A few months ago, a journalist whose newsletter I follow posted about how much he loved David Goodis’ books. We had exchanged e-mails in the past; he turned me on to the fabulous Martin Beck series (bless him forever). Hearing him laud Goodis made me want to read more of the man’s work. When I saw a Black Lizard (bless them forever) copy for sale, I pounced.
My favorite avenue to explore existentialism is not in the philosophical novels of graying old men but in the brief, shot-to-your-head explorations of crime in noir tales. You get to know the main character, usually an unreliable narrator, through a series of unfortunate circumstances that have a bleak ending. I like these kinds of books but aside from Jim Thompson tales and Hard Case Crime novels, I don’t read as many. That should change.

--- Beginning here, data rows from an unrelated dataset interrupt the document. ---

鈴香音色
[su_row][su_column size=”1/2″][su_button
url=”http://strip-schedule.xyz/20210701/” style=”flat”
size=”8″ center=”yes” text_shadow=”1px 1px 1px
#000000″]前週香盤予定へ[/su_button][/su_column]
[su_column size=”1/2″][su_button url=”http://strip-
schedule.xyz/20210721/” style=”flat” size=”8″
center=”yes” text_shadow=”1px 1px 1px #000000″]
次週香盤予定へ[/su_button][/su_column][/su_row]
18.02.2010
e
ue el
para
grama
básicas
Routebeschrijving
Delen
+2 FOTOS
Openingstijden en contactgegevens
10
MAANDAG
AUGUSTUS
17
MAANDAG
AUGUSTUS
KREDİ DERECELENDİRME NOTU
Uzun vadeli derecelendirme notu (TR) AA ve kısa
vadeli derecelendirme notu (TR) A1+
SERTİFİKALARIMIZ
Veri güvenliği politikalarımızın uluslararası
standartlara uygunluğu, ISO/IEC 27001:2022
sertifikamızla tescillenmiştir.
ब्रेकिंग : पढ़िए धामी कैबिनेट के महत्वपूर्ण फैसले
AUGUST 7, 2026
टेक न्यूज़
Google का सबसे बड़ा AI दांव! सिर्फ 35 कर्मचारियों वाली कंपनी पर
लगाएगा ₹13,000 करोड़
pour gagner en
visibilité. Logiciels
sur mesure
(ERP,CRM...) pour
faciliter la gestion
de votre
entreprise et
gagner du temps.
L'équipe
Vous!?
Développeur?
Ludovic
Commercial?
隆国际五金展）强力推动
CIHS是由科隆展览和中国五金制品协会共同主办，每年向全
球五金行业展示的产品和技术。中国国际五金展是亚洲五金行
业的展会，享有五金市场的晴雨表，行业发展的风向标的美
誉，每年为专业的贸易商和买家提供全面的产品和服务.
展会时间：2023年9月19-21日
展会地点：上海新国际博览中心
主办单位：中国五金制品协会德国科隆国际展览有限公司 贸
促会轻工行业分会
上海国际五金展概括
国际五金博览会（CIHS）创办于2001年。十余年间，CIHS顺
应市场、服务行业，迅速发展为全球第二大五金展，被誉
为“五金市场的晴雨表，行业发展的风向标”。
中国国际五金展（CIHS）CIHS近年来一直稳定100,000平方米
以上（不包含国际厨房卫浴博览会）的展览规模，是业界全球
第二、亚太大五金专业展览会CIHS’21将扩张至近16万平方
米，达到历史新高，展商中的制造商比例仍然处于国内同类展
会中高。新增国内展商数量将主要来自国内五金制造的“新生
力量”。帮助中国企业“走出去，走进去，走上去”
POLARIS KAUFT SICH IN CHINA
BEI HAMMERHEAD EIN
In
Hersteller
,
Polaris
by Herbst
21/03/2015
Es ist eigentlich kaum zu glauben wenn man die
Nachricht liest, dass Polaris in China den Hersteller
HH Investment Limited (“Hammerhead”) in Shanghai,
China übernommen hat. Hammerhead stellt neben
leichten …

This has all the classic settings of crime noir: a lead who’s in over his head, some untrustworthy characters, a crime that either has or must be committed, the stakes being raised in small but important ways. But really, it’s less a crime story and more a meditation on the human condition: how quick, well-intentioned but poor decisions land us in the messes we make for ourselves and how futile escape can be. It doesn’t necessarily have to be crime; it can be anything. The whole tale, from beginning to end, forces the reader to struggle with those questions as it lays out its twisted story, right up to the last few words.
I read it in one sitting, not being able to put it down. I need to get my hands on more Goodis.